◆ Task ◆
Only the pictures are dropped. Restate each line below word for word.

◆ Data ◆
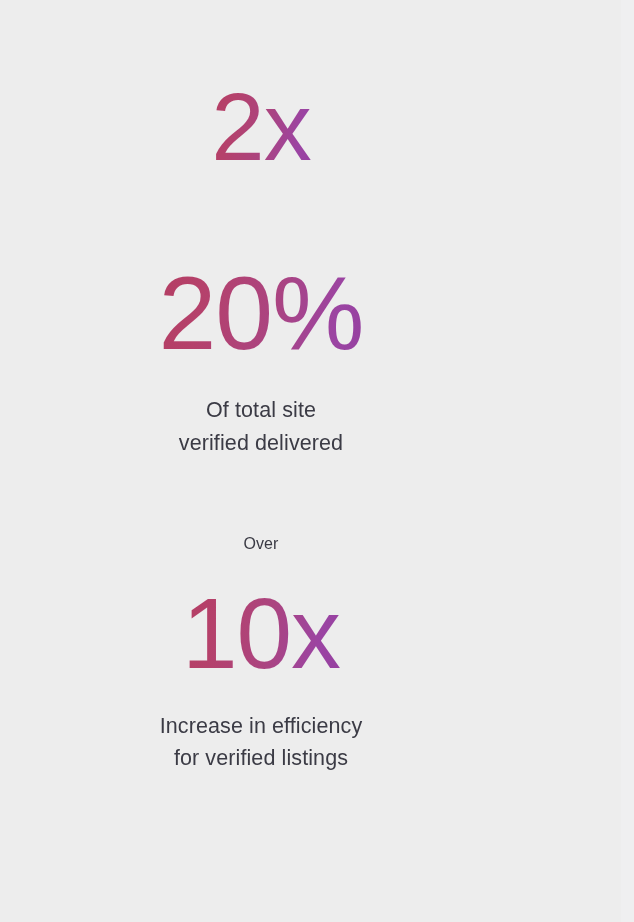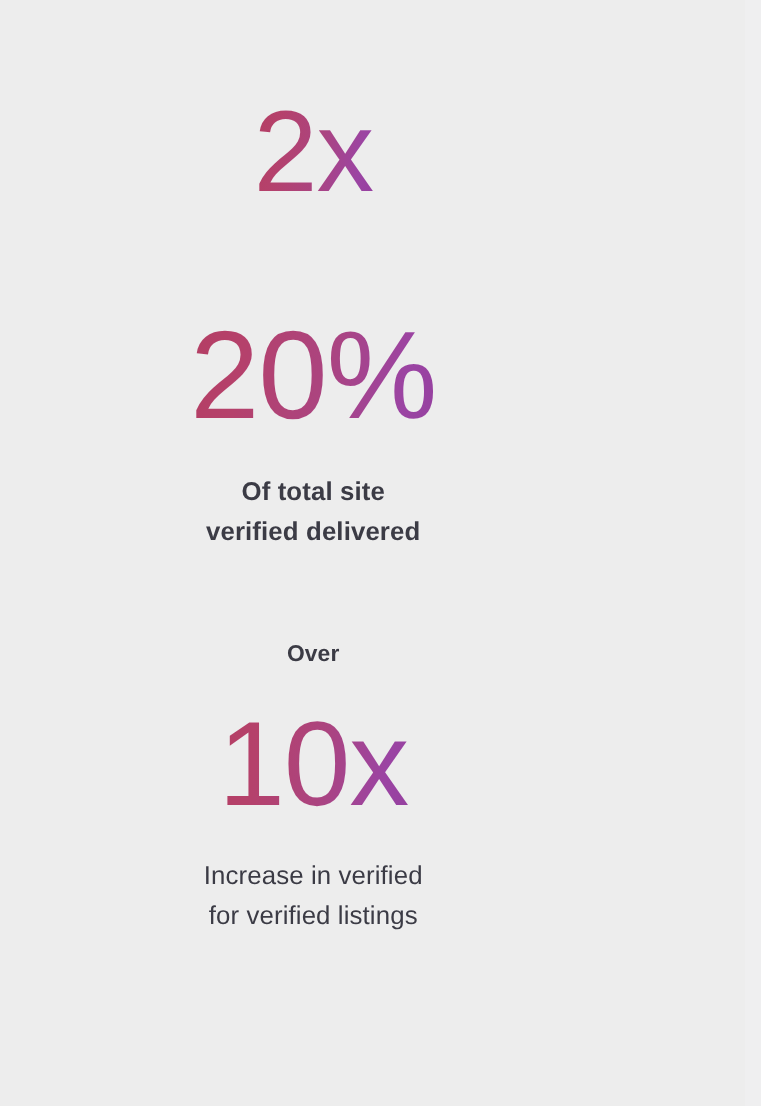--- a/index.html
+++ b/index.html
@@ -80,7 +80,7 @@
   }
 
   .stat-caption.caption-1 { margin-top: 24px; }
-  .stat-caption.caption-2 { margin-top: 28px; font-weight: bold; }
+  .stat-caption.caption-2 { margin-top: 28px; }
   .stat-caption.caption-3 { margin-top: 26px; }
 
   .stat-caption .caption-line {

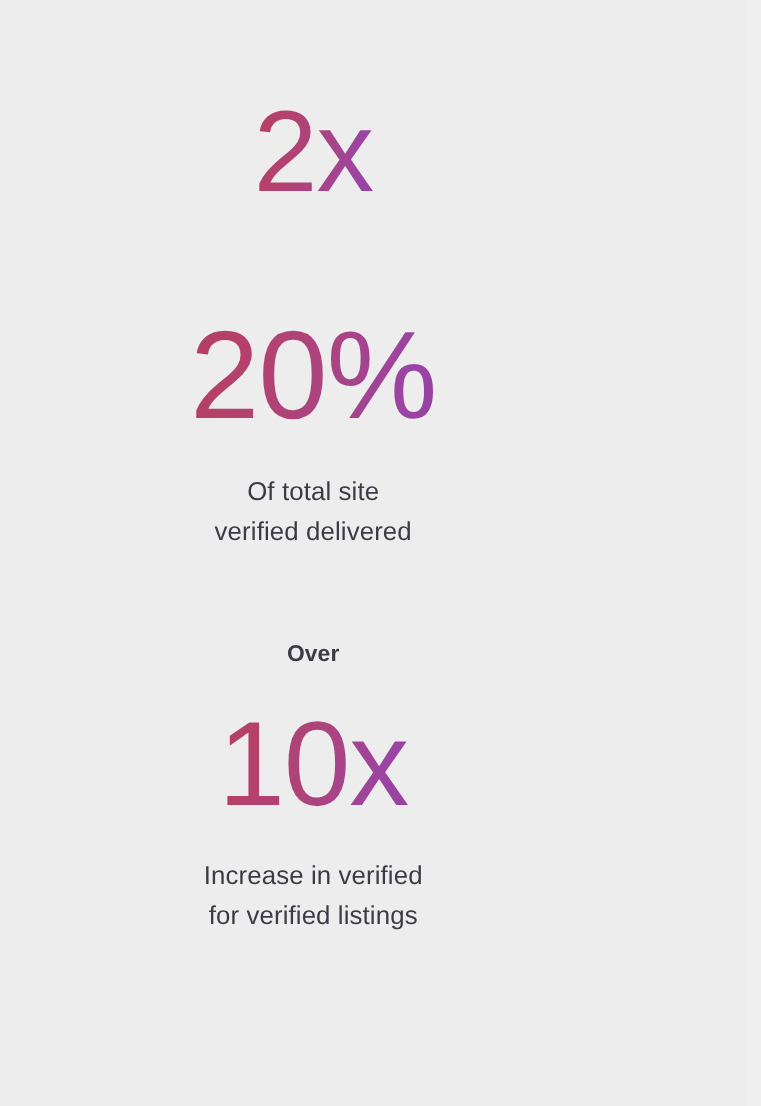--- a/index.html
+++ b/index.html
@@ -89,8 +89,8 @@
 
   
   .stat-prefix {
-    font-size: 19px;
-    font-weight: 700;
+    font-size: 16px;
+    font-weight: 400;
     color: #3b3b45;
     line-height: 1.4;
     margin: 0 0 6px 0;

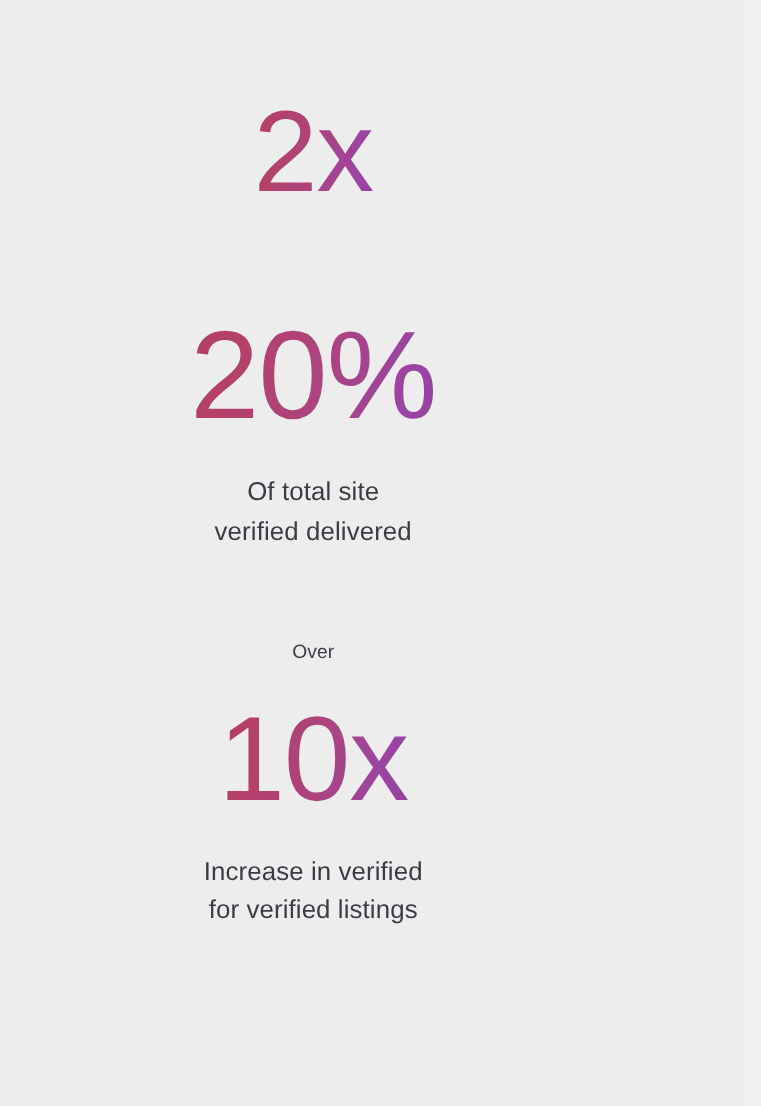--- a/index.html
+++ b/index.html
@@ -118,7 +118,7 @@
     <div class="stat-prefix">Over</div>
     <div class="stat-figure figure-10x">10x</div>
     <div class="stat-caption caption-3">
-      <span class="caption-line">Increase in verified</span>
+      <span class="caption-line">Increase in efficiency</span>
       <span class="caption-line">for verified listings</span>
     </div>
   </div>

◆ Solution for this exercise ◆
--- a/index.html
+++ b/index.html
@@ -80,7 +80,7 @@
   }
 
   .stat-caption.caption-1 { margin-top: 24px; }
-  .stat-caption.caption-2 { margin-top: 28px; font-weight: bold; }
+  .stat-caption.caption-2 { margin-top: 28px; }
   .stat-caption.caption-3 { margin-top: 26px; }
 
   .stat-caption .caption-line {

--- a/index.html
+++ b/index.html
@@ -89,8 +89,8 @@
 
   
   .stat-prefix {
-    font-size: 19px;
-    font-weight: 700;
+    font-size: 16px;
+    font-weight: 400;
     color: #3b3b45;
     line-height: 1.4;
     margin: 0 0 6px 0;

--- a/index.html
+++ b/index.html
@@ -118,7 +118,7 @@
     <div class="stat-prefix">Over</div>
     <div class="stat-figure figure-10x">10x</div>
     <div class="stat-caption caption-3">
-      <span class="caption-line">Increase in verified</span>
+      <span class="caption-line">Increase in efficiency</span>
       <span class="caption-line">for verified listings</span>
     </div>
   </div>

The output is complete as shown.